Over the past year, the government will provide automakers with exemptions from their auto parts tariffs, accounting for 15% of the manufacturer's recommended retail price for cars. This will drop to 10% in the second year and then be eliminated in the third year.

Automakers assembled cars in the U.S. will be able to apply for so-called offsets by submitting documents to the government regarding their estimated import and tariff costs.

Mr. Trump detailed the new rules in his second execution order, which would exempt companies that pay other taxes to certain tariffs. The president said that when one import imposes multiple tariffs, the tariffs should not be “each” because the tariffs incurred are higher than necessary.

The order said automakers paid a 25% tax rate to bring in cars and auto parts, which would not be subject to Mr. Trump's tariffs on steel and aluminum or imports from Canada and Mexico.

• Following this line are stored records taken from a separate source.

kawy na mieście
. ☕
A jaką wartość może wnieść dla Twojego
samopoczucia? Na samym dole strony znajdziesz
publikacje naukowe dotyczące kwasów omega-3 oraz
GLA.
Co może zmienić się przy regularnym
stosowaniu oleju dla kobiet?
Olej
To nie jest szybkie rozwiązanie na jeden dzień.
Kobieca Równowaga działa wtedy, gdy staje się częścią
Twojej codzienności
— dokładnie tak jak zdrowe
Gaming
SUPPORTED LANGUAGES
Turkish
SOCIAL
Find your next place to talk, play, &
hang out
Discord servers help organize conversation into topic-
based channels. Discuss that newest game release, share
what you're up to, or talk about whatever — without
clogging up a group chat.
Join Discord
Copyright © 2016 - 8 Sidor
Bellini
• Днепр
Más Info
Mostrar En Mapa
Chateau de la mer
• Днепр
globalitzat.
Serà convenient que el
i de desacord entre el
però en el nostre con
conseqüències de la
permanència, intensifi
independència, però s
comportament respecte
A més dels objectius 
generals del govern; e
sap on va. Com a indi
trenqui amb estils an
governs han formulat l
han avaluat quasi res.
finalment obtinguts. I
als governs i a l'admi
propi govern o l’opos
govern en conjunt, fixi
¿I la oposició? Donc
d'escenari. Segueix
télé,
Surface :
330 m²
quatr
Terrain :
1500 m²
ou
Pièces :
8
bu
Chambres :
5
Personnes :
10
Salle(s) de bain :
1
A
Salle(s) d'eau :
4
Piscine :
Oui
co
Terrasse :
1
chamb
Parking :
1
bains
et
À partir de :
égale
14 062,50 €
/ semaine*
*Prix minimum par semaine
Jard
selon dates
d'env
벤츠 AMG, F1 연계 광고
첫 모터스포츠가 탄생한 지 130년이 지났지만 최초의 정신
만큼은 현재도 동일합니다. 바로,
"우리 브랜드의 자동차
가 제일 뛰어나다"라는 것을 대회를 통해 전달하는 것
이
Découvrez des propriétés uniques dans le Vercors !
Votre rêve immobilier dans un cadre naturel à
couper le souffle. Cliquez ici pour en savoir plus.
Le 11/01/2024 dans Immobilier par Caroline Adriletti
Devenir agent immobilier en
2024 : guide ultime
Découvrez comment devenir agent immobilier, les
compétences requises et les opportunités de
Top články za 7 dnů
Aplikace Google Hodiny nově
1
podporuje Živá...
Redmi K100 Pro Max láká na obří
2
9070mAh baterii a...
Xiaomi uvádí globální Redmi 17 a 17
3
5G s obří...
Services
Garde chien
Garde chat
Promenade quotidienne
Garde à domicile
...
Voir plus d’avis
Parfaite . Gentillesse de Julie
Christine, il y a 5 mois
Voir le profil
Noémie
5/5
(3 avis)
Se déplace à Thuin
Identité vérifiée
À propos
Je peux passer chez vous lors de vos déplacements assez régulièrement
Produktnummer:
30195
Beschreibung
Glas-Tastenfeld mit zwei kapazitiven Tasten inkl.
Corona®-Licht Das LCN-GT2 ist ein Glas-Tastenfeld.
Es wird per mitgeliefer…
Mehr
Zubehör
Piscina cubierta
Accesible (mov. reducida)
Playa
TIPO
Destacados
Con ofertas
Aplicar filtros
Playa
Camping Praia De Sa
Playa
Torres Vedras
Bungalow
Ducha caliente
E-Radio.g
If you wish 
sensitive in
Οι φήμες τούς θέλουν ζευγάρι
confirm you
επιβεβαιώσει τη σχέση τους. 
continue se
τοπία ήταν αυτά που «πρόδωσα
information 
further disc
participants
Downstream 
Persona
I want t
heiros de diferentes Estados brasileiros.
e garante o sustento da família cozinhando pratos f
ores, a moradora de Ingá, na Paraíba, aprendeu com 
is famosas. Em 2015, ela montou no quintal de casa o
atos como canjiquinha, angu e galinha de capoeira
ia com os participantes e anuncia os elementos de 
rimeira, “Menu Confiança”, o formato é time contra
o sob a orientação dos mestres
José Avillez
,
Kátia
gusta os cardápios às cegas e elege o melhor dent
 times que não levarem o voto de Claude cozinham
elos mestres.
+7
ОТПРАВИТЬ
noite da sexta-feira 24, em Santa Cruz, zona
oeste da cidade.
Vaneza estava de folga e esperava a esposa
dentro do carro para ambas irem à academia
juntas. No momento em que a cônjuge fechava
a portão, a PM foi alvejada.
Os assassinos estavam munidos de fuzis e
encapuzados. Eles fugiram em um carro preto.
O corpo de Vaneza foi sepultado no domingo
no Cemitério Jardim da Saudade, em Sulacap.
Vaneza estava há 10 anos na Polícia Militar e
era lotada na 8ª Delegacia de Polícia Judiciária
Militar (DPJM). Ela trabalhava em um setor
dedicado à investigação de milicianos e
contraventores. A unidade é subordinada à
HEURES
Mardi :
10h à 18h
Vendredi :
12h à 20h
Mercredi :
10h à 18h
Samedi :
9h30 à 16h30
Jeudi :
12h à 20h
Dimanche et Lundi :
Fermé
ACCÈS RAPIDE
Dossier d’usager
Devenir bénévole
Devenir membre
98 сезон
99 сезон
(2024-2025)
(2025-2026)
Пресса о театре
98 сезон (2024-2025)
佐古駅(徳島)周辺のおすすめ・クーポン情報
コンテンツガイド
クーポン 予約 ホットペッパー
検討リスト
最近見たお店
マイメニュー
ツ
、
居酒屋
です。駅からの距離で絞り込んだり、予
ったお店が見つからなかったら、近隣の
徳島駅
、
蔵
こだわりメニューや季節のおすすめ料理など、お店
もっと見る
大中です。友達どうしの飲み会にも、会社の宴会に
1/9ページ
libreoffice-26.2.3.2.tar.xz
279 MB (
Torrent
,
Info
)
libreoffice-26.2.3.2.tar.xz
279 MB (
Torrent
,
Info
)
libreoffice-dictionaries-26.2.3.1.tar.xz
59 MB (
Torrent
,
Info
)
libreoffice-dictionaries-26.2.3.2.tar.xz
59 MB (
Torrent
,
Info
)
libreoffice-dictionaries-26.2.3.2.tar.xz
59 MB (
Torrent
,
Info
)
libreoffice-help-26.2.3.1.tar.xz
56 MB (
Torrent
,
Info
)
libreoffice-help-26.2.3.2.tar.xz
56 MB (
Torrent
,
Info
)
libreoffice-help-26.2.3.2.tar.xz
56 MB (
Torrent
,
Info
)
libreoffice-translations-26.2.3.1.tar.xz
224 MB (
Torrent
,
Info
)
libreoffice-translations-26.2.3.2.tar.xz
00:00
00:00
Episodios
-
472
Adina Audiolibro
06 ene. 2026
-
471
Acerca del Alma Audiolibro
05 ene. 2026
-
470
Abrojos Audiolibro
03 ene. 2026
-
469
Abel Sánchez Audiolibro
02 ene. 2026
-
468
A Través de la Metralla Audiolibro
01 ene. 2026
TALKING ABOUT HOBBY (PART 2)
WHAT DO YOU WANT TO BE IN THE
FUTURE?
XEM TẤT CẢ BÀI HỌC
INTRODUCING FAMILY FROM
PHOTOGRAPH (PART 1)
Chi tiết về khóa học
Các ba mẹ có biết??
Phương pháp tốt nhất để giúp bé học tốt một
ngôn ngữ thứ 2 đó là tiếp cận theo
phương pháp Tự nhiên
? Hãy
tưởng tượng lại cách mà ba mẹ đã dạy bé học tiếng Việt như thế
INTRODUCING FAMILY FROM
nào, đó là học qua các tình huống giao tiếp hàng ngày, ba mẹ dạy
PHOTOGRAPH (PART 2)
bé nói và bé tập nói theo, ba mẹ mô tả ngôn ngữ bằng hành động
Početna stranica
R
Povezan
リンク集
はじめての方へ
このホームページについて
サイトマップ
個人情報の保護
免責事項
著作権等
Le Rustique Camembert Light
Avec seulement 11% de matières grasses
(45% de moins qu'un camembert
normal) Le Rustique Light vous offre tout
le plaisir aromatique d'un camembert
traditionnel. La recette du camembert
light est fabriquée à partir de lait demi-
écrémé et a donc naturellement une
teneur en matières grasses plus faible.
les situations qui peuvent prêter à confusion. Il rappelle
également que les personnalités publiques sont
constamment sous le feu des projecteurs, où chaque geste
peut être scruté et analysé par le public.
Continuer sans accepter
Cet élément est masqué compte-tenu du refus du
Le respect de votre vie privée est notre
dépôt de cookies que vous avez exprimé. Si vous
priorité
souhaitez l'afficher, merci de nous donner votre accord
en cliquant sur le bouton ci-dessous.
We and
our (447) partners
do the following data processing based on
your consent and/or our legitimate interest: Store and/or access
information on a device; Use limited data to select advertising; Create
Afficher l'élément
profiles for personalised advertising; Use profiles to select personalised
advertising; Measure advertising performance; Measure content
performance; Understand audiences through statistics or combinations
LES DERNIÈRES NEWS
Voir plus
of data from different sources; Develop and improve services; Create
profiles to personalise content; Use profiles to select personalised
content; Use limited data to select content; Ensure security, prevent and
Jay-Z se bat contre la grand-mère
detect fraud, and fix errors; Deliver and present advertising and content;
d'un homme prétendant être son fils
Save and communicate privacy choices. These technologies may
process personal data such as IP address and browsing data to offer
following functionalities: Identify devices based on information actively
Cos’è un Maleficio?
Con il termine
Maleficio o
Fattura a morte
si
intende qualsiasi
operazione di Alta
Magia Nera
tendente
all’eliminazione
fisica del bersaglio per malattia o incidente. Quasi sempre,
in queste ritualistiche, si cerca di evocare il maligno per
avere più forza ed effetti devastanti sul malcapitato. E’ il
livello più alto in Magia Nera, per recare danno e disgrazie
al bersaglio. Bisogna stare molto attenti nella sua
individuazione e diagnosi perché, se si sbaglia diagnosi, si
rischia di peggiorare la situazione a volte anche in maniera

The order says products subject to tariffs on imports from Canada and Mexico will no longer be subject to tariffs on steel and aluminum. But it said goods that charge tariffs on steel content will still be tariffed on any aluminum content.

All projects will still be charged with other duties, including tariffs imposed by Mr. Trump on China, as well as trade violations such as dumping and unfair subsidies.

The latest rules also allow exemptions for parts imported from Canada and Mexico that are in line with the treaty Trump negotiated during his first term. Both countries are major suppliers to the U.S. automotive industry.

Lenny Larocca, a U.S. auto industry leader in KPMG, said the waiver will be purchased for a while. “It gives them some time to plan their strategy,” he said.

But automakers and suppliers say there is not enough time for two years to reorganize their manufacturing operations. Even if they do, they won't be able to make many parts as cheaply as elsewhere, which will result in higher prices.

Even cars produced in the United States usually use much more parts than the exemption covers. Most cars also contain components from Japan, South Korea or China, which will be affected by tariffs.

“Today's relief doesn't solve the long-term challenges,” analysts at Bernstein said in a report Tuesday. “As the economic momentum fades, U.S. car prices are rising.”

Nonetheless, auto executives expressed gratitude to Trump for at least addressing some of their concerns. Mary T., CEO of GM.

“The president’s leadership is helping the competitive environment for companies like General Motors and allowing us to invest more in the U.S. economy,” she said.

“Stellantis thanks President Trump for the decision of tariff remedies,” said John Elkann, chairman of the company that owns Dodge, Jeep, Ram and Chrysler, in a statement. “While we further evaluate the impact of tariff policies on North American operations, we look forward to continuing to work with the U.S. government to enhance the competitive U.S. auto industry and stimulate exports.”

Executives also hinted that they hope that continuing talks with government officials would lead to further concessions. “We will continue to work closely with the administration to support the president's vision for a healthy and growing automotive industry in the United States,” Ford CEO Jim Farley said in a statement.

The waiver appears to be designed in part by Mr. Lutnik, who has played a role in profit waiver for certain industries in recent months. In a statement Monday, he said the deal “has a significant victory for the president’s trade policy” and said it would “provide a runway to manufacturers expressing their commitment to U.S. investment.”

Veronique de Rugy, a senior fellow at the Mercatus Center, called the move a “shakedown” of the Trump administration, saying it had put pain on automakers and then demanded their commitment to investment.

“Trump's tariffs have caused a crisis for automakers and now the administration is providing partial relief,” she said.

Neal E. Boudette and Tony Romm Contribution report.